--- Information provided Enclosed Below ---

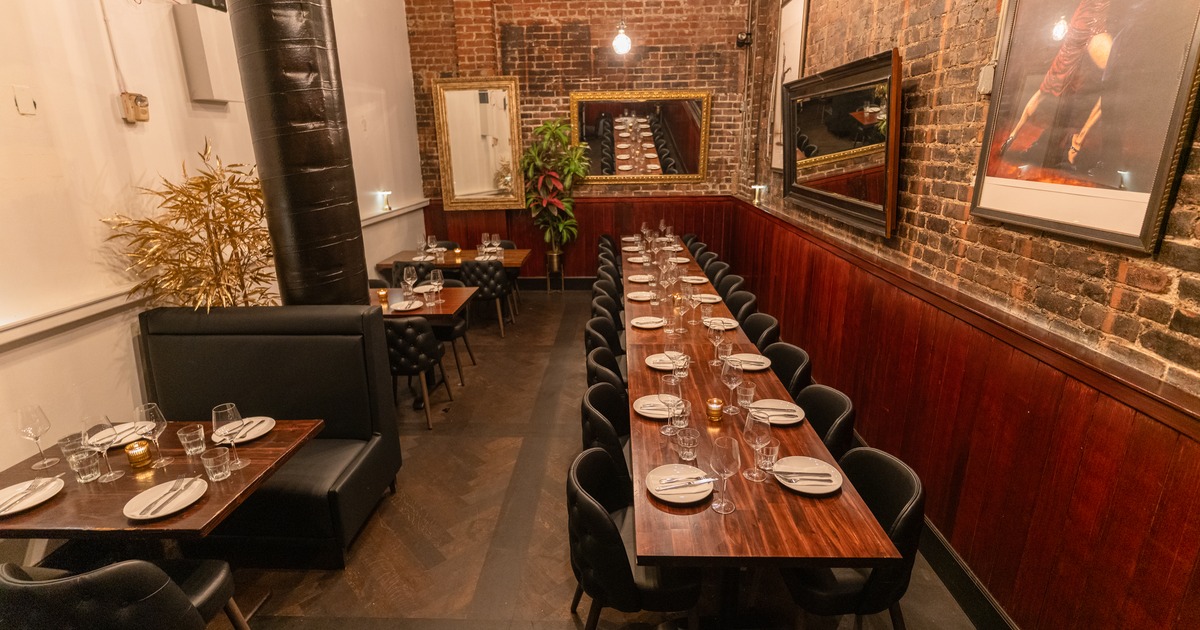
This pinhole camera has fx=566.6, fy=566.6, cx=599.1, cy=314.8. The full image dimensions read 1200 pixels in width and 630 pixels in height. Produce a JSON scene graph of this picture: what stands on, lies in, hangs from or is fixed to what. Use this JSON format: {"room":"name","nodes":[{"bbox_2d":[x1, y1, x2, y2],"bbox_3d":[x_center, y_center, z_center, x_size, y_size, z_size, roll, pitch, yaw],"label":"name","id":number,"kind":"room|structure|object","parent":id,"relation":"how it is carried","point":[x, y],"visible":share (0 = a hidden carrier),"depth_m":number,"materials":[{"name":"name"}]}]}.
{"room":"restaurant","nodes":[
{"label":"restaurant","id":0,"kind":"room"},
{"bbox_2d":[0,1,428,492],"bbox_3d":[-2.774,-1.096,2.537,0.222,4.618,9.662,0,17,2],"label":"white wall","id":1,"kind":"structure","parent":0,"point":[111,116],"depth_m":2.92,"materials":[{"name":"white paint"}]},
{"bbox_2d":[13,85,36,114],"bbox_3d":[-2.504,-0.935,2.470,0.013,0.116,0.073,0,17,2],"label":"wall plate","id":2,"kind":"object","parent":1,"relation":"attached to","point":[26,99],"visible":0.98,"depth_m":2.46,"materials":[{"name":"white plastic"}]},
{"bbox_2d":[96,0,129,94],"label":"cable","id":3,"kind":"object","parent":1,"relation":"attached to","point":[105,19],"visible":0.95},
{"bbox_2d":[118,92,149,123],"bbox_3d":[-2.540,-1.137,3.114,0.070,0.148,0.139,0,17,2],"label":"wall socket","id":4,"kind":"object","parent":1,"relation":"attached to","point":[143,116],"visible":0.99,"depth_m":3.09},
{"bbox_2d":[172,3,239,104],"bbox_3d":[-2.433,-1.624,3.567,0.157,0.536,0.353,0,17,2],"label":"wall box","id":5,"kind":"object","parent":1,"relation":"attached to","point":[201,70],"visible":0.96,"depth_m":3.46,"materials":[{"name":"white"}]},
{"bbox_2d":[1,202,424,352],"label":"wall trim","id":6,"kind":"object","parent":1,"relation":"attached to","point":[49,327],"visible":0.64,"depth_m":2.76,"materials":[{"name":"white paint"}]},
{"bbox_2d":[378,190,392,211],"bbox_3d":[-2.350,-1.257,6.257,0.130,0.221,0.137,0,17,2],"label":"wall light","id":7,"kind":"object","parent":1,"relation":"attached to","point":[385,195],"visible":0.99,"depth_m":6.21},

--- End of Enclosed Information provided ---

A word-for-word copy of the data above is needed, one that omits the pictures.

This pinhole camera has fx=566.6, fy=566.6, cx=599.1, cy=314.8. The full image dimensions read 1200 pixels in width and 630 pixels in height. Produce a JSON scene graph of this picture: what stands on, lies in, hangs from or is fixed to what. Use this JSON format: {"room":"name","nodes":[{"bbox_2d":[x1, y1, x2, y2],"bbox_3d":[x_center, y_center, z_center, x_size, y_size, z_size, roll, pitch, yaw],"label":"name","id":number,"kind":"room|structure|object","parent":id,"relation":"how it is carried","point":[x, y],"visible":share (0 = a hidden carrier),"depth_m":number,"materials":[{"name":"name"}]}]}.
{"room":"restaurant","nodes":[
{"label":"restaurant","id":0,"kind":"room"},
{"bbox_2d":[0,1,428,492],"bbox_3d":[-2.774,-1.096,2.537,0.222,4.618,9.662,0,17,2],"label":"white wall","id":1,"kind":"structure","parent":0,"point":[111,116],"depth_m":2.92,"materials":[{"name":"white paint"}]},
{"bbox_2d":[13,85,36,114],"bbox_3d":[-2.504,-0.935,2.470,0.013,0.116,0.073,0,17,2],"label":"wall plate","id":2,"kind":"object","parent":1,"relation":"attached to","point":[26,99],"visible":0.98,"depth_m":2.46,"materials":[{"name":"white plastic"}]},
{"bbox_2d":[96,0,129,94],"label":"cable","id":3,"kind":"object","parent":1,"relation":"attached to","point":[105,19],"visible":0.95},
{"bbox_2d":[118,92,149,123],"bbox_3d":[-2.540,-1.137,3.114,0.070,0.148,0.139,0,17,2],"label":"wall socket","id":4,"kind":"object","parent":1,"relation":"attached to","point":[143,116],"visible":0.99,"depth_m":3.09},
{"bbox_2d":[172,3,239,104],"bbox_3d":[-2.433,-1.624,3.567,0.157,0.536,0.353,0,17,2],"label":"wall box","id":5,"kind":"object","parent":1,"relation":"attached to","point":[201,70],"visible":0.96,"depth_m":3.46,"materials":[{"name":"white"}]},
{"bbox_2d":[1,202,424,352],"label":"wall trim","id":6,"kind":"object","parent":1,"relation":"attached to","point":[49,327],"visible":0.64,"depth_m":2.76,"materials":[{"name":"white paint"}]},
{"bbox_2d":[378,190,392,211],"bbox_3d":[-2.350,-1.257,6.257,0.130,0.221,0.137,0,17,2],"label":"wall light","id":7,"kind":"object","parent":1,"relation":"attached to","point":[385,195],"visible":0.99,"depth_m":6.21},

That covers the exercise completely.